▶ _Exercise goal_: Copy out every line of the material below, changing no word, spelling, or punctuation mark.
-- start --
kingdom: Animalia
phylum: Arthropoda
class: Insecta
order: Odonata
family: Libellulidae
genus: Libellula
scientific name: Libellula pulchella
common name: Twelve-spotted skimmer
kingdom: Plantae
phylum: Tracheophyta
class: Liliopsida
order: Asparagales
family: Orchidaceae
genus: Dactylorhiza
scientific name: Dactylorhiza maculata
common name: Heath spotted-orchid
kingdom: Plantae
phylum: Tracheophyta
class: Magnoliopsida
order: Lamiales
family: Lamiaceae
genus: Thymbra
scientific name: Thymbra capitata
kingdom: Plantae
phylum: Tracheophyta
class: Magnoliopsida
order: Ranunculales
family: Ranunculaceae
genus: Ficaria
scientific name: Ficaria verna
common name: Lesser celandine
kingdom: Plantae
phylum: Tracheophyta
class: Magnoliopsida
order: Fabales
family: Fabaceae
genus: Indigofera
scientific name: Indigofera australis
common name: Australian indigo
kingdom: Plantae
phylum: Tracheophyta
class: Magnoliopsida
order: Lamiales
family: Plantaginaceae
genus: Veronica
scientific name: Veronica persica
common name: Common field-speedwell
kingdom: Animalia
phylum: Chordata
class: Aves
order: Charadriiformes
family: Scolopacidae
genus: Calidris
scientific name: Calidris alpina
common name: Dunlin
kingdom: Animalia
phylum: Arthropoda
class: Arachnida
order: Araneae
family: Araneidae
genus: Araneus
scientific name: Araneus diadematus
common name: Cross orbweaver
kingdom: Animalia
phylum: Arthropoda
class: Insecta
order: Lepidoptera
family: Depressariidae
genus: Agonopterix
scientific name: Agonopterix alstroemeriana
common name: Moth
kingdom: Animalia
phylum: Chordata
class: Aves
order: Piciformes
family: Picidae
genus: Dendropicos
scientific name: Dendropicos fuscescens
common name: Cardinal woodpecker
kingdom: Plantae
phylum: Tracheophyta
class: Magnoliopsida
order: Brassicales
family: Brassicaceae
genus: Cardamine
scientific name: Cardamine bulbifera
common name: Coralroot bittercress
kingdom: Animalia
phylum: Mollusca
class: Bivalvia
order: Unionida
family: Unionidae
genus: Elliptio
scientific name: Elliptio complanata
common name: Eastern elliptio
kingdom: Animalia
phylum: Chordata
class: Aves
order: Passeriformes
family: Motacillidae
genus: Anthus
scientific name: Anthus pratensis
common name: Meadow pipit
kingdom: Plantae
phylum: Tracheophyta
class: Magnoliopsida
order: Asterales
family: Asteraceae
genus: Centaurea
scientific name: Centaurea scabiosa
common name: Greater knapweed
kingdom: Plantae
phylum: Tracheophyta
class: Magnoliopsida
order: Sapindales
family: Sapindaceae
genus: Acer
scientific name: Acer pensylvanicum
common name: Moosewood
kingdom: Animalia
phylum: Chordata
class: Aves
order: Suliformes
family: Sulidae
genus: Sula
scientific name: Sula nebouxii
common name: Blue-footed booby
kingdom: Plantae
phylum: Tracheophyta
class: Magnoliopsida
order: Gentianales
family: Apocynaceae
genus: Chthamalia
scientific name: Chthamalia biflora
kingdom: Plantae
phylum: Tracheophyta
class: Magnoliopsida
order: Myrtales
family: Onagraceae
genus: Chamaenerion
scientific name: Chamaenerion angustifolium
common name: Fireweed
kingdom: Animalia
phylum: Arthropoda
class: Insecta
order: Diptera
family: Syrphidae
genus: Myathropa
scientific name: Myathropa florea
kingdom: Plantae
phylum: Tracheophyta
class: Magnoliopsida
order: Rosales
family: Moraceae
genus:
-- end --
▶ _Solution below_:
kingdom: Animalia
phylum: Arthropoda
class: Insecta
order: Odonata
family: Libellulidae
genus: Libellula
scientific name: Libellula pulchella
common name: Twelve-spotted skimmer
kingdom: Plantae
phylum: Tracheophyta
class: Liliopsida
order: Asparagales
family: Orchidaceae
genus: Dactylorhiza
scientific name: Dactylorhiza maculata
common name: Heath spotted-orchid
kingdom: Plantae
phylum: Tracheophyta
class: Magnoliopsida
order: Lamiales
family: Lamiaceae
genus: Thymbra
scientific name: Thymbra capitata
kingdom: Plantae
phylum: Tracheophyta
class: Magnoliopsida
order: Ranunculales
family: Ranunculaceae
genus: Ficaria
scientific name: Ficaria verna
common name: Lesser celandine
kingdom: Plantae
phylum: Tracheophyta
class: Magnoliopsida
order: Fabales
family: Fabaceae
genus: Indigofera
scientific name: Indigofera australis
common name: Australian indigo
kingdom: Plantae
phylum: Tracheophyta
class: Magnoliopsida
order: Lamiales
family: Plantaginaceae
genus: Veronica
scientific name: Veronica persica
common name: Common field-speedwell
kingdom: Animalia
phylum: Chordata
class: Aves
order: Charadriiformes
family: Scolopacidae
genus: Calidris
scientific name: Calidris alpina
common name: Dunlin
kingdom: Animalia
phylum: Arthropoda
class: Arachnida
order: Araneae
family: Araneidae
genus: Araneus
scientific name: Araneus diadematus
common name: Cross orbweaver
kingdom: Animalia
phylum: Arthropoda
class: Insecta
order: Lepidoptera
family: Depressariidae
genus: Agonopterix
scientific name: Agonopterix alstroemeriana
common name: Moth
kingdom: Animalia
phylum: Chordata
class: Aves
order: Piciformes
family: Picidae
genus: Dendropicos
scientific name: Dendropicos fuscescens
common name: Cardinal woodpecker
kingdom: Plantae
phylum: Tracheophyta
class: Magnoliopsida
order: Brassicales
family: Brassicaceae
genus: Cardamine
scientific name: Cardamine bulbifera
common name: Coralroot bittercress
kingdom: Animalia
phylum: Mollusca
class: Bivalvia
order: Unionida
family: Unionidae
genus: Elliptio
scientific name: Elliptio complanata
common name: Eastern elliptio
kingdom: Animalia
phylum: Chordata
class: Aves
order: Passeriformes
family: Motacillidae
genus: Anthus
scientific name: Anthus pratensis
common name: Meadow pipit
kingdom: Plantae
phylum: Tracheophyta
class: Magnoliopsida
order: Asterales
family: Asteraceae
genus: Centaurea
scientific name: Centaurea scabiosa
common name: Greater knapweed
kingdom: Plantae
phylum: Tracheophyta
class: Magnoliopsida
order: Sapindales
family: Sapindaceae
genus: Acer
scientific name: Acer pensylvanicum
common name: Moosewood
kingdom: Animalia
phylum: Chordata
class: Aves
order: Suliformes
family: Sulidae
genus: Sula
scientific name: Sula nebouxii
common name: Blue-footed booby
kingdom: Plantae
phylum: Tracheophyta
class: Magnoliopsida
order: Gentianales
family: Apocynaceae
genus: Chthamalia
scientific name: Chthamalia biflora
kingdom: Plantae
phylum: Tracheophyta
class: Magnoliopsida
order: Myrtales
family: Onagraceae
genus: Chamaenerion
scientific name: Chamaenerion angustifolium
common name: Fireweed
kingdom: Animalia
phylum: Arthropoda
class: Insecta
order: Diptera
family: Syrphidae
genus: Myathropa
scientific name: Myathropa florea
kingdom: Plantae
phylum: Tracheophyta
class: Magnoliopsida
order: Rosales
family: Moraceae
genus:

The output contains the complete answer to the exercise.